Sie überraschen mich immer auf's Neue. Ich werde Sie gerne so nennen und verabschiede mich von dem Gedanken, Sie sind ein Mann, Mitte fünfzig, verheiratet und haben drei Kinder. Ich denke, den Gedanken kann ich getrost ziehen lassen, denn die Beschreibung ihres Lebens hört sich anders an.

Mittlerweile sehne ich ihre Briefe herbei, nicht nur wegen meiner Fragen, die Sie beantworten, sondern auch weil ich sehr gerne mehr über Sie erfahre und Ihr Interesse an meiner Person ehrt mich außerordentlich.

Als Erstes werde ich nun auf Ihre Fragen eingehen. Meine Schwester Isabelle, genannt Izzy, ist vierundzwanzig, studiert Jura und ist neben ihrer Position als meine Schwester, meine engste Vertraute. Leider sehen wir uns nicht sehr häufig, denn sie ist eine fleißige Person und absolviert neben dem Studium ein Praktikum in einer renommierten Anwaltskanzlei in New York. Ich bin mir sicher, sie wird eines Tages sehr erfolgreich, sie ist der ehrgeizigste Mensch, den ich kenne und ihr kann man nichts vormachen. Die Richter werden ihre helle Freude an ihr haben.

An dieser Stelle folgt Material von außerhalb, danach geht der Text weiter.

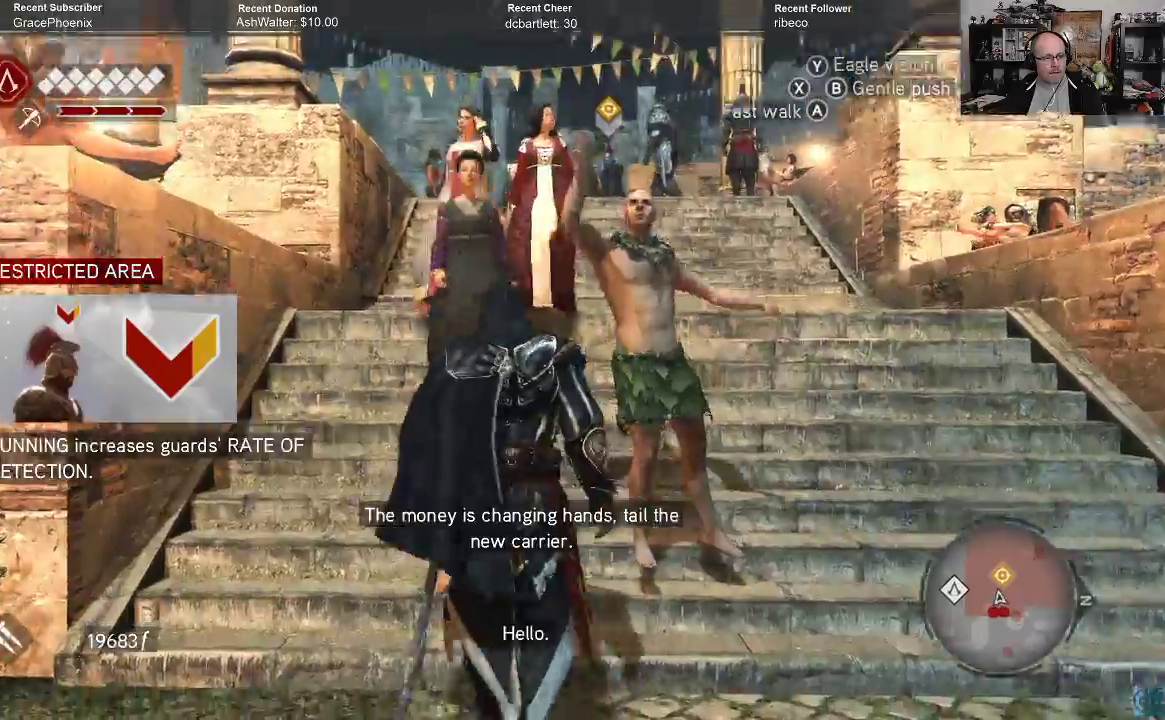
{"buttons": [], "left_stick": "center", "right_stick": "center", "events": [[400, "left_stick", "center"]]}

Neben ihr habe ich noch zwei Brüder. Zu einem Max, er ist der Nachzügler der Familie, ist erst zwölf Jahre alt und unser Sonnenschein. Stets ist er fröhlich und optimistisch, unabhängig davon, was passiert.

Jace ist mein anderer Bruder und genau so alt, wie ich. Er ist nicht mein Zwilling, nein, viel mehr haben meine Eltern ihn adoptiert, als seine Eltern bei einem Flugzeugunglück um ihr Leben kamen. Unsere Mütter waren beste Freundinnen und meine Mum hätte nie zugelassen, dass Jace zu fremden Menschen kommt, also wurde er unser Bruder.
Er ist anders als ich, er ist selbstbewusst, chaotisch und ist die Person, die den meisten Spaß in mein Leben bringt. Er ist mein bester Freund, mein Bruder, mein Fels in der Brandung. Jace leitet eine Schule für Selbstverteidigung und ist einer der Besten, die ich kenne. In einigen Monaten macht er mich zum Onkel und ich freue mich sehr darauf. Seine Frau Clary ist die optimale Ergänzung für unseren Chaoten Jace und ich bin sicher, sie werden wunderbare Eltern.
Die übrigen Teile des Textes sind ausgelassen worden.